§ Job
Reproduce every line of text in the data below, word for word. Leave out the pictures.

═══ Provided entries ═══

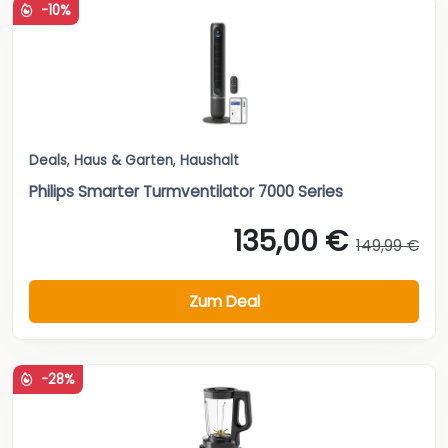
-10%
Deals
,
Haus & Garten
,
Haushalt
Philips Smarter Turmventilator 7000 Series
135,00 €
149,99 €
Zum Deal
-28%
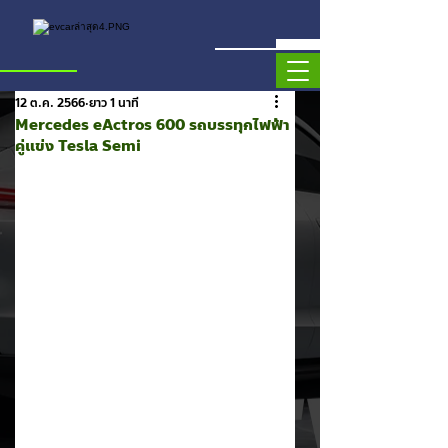
12 ต.ค. 2566
ยาว 1 นาที
Mercedes eActros 600 รถบรรทุกไฟฟ้า
คู่แข่ง Tesla Semi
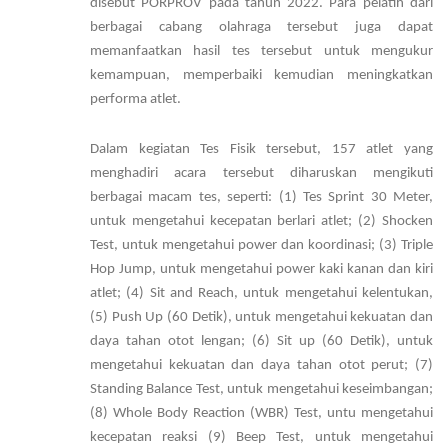
disebut PORPROV pada tahun 2022.
Para pelatih dari
berbagai cabang olahraga tersebut juga dapat
memanfaatkan hasil tes tersebut untuk mengukur
kemampuan, memperbaiki kemudian meningkatkan
performa atlet.
Dalam kegiatan Tes Fisik tersebut, 157 atlet yang
menghadiri acara tersebut diharuskan mengikuti
berbagai macam tes, seperti: (1) Tes Sprint 30 Meter,
untuk mengetahui kecepatan berlari atlet; (2) Shocken
Test, untuk mengetahui power dan koordinasi; (3) Triple
Hop Jump, untuk mengetahui power kaki kanan dan kiri
atlet; (4) Sit and Reach, untuk mengetahui kelentukan,
(5) Push Up (60 Detik), untuk mengetahui kekuatan dan
daya tahan otot lengan; (6) Sit up (60 Detik), untuk
mengetahui kekuatan dan daya tahan otot perut; (7)
Standing Balance Test, untuk mengetahui keseimbangan;
(8) Whole Body Reaction (WBR) Test, untu mengetahui
kecepatan reaksi (9) Beep Test, untuk mengetahui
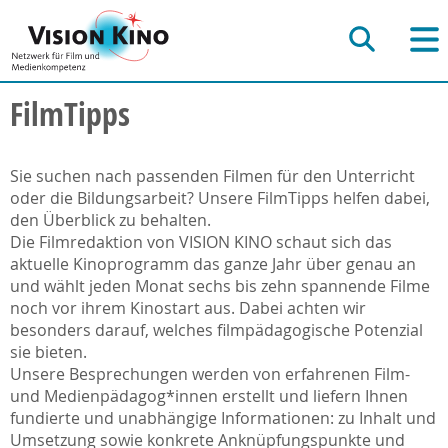
FilmTipps
Sie suchen nach passenden Filmen für den Unterricht
oder die Bildungsarbeit? Unsere FilmTipps helfen dabei,
den Überblick zu behalten.
Die Filmredaktion von VISION KINO schaut sich das
aktuelle Kinoprogramm das ganze Jahr über genau an
und wählt jeden Monat sechs bis zehn spannende Filme
noch vor ihrem Kinostart aus. Dabei achten wir
besonders darauf, welches filmpädagogische Potenzial
sie bieten.
Unsere Besprechungen werden von erfahrenen Film-
und Medienpädagog*innen erstellt und liefern Ihnen
fundierte und unabhängige Informationen: zu Inhalt und
Umsetzung sowie konkrete Anknüpfungspunkte und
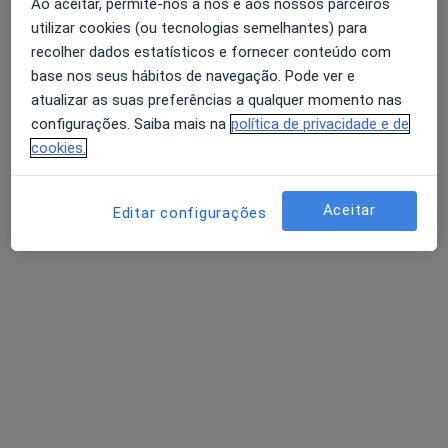
Ao aceitar, permite-nos a nós e aos nossos parceiros
utilizar cookies (ou tecnologias semelhantes) para
recolher dados estatísticos e fornecer conteúdo com
Dra. Sara Durão
base nos seus hábitos de navegação. Pode ver e
Psicólogo
atualizar as suas preferências a qualquer momento nas
configurações. Saiba mais na
política de privacidade e de
Rua Luís do Vale, Teixoso, Covilhã
•
Mapa
cookies.
FISIOMAIS Gabinete
Terapia de Casal
Preço não disponível
Aceitar
Editar configurações
Esse especialista não oferece agendamento online para esse endereço.
Solicite um atendimento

═══

§ Exercise solution
-10%
Deals
,
Haus & Garten
,
Haushalt
Philips Smarter Turmventilator 7000 Series
135,00 €
149,99 €
Zum Deal
-28%
12 ต.ค. 2566
ยาว 1 นาที
Mercedes eActros 600 รถบรรทุกไฟฟ้า
คู่แข่ง Tesla Semi
disebut PORPROV pada tahun 2022.
Para pelatih dari
berbagai cabang olahraga tersebut juga dapat
memanfaatkan hasil tes tersebut untuk mengukur
kemampuan, memperbaiki kemudian meningkatkan
performa atlet.
Dalam kegiatan Tes Fisik tersebut, 157 atlet yang
menghadiri acara tersebut diharuskan mengikuti
berbagai macam tes, seperti: (1) Tes Sprint 30 Meter,
untuk mengetahui kecepatan berlari atlet; (2) Shocken
Test, untuk mengetahui power dan koordinasi; (3) Triple
Hop Jump, untuk mengetahui power kaki kanan dan kiri
atlet; (4) Sit and Reach, untuk mengetahui kelentukan,
(5) Push Up (60 Detik), untuk mengetahui kekuatan dan
daya tahan otot lengan; (6) Sit up (60 Detik), untuk
mengetahui kekuatan dan daya tahan otot perut; (7)
Standing Balance Test, untuk mengetahui keseimbangan;
(8) Whole Body Reaction (WBR) Test, untu mengetahui
kecepatan reaksi (9) Beep Test, untuk mengetahui
FilmTipps
Sie suchen nach passenden Filmen für den Unterricht
oder die Bildungsarbeit? Unsere FilmTipps helfen dabei,
den Überblick zu behalten.
Die Filmredaktion von VISION KINO schaut sich das
aktuelle Kinoprogramm das ganze Jahr über genau an
und wählt jeden Monat sechs bis zehn spannende Filme
noch vor ihrem Kinostart aus. Dabei achten wir
besonders darauf, welches filmpädagogische Potenzial
sie bieten.
Unsere Besprechungen werden von erfahrenen Film-
und Medienpädagog*innen erstellt und liefern Ihnen
fundierte und unabhängige Informationen: zu Inhalt und
Umsetzung sowie konkrete Anknüpfungspunkte und
Ao aceitar, permite-nos a nós e aos nossos parceiros
utilizar cookies (ou tecnologias semelhantes) para
recolher dados estatísticos e fornecer conteúdo com
Dra. Sara Durão
base nos seus hábitos de navegação. Pode ver e
Psicólogo
atualizar as suas preferências a qualquer momento nas
configurações. Saiba mais na
política de privacidade e de
Rua Luís do Vale, Teixoso, Covilhã
•
Mapa
cookies.
FISIOMAIS Gabinete
Terapia de Casal
Preço não disponível
Aceitar
Editar configurações
Esse especialista não oferece agendamento online para esse endereço.
Solicite um atendimento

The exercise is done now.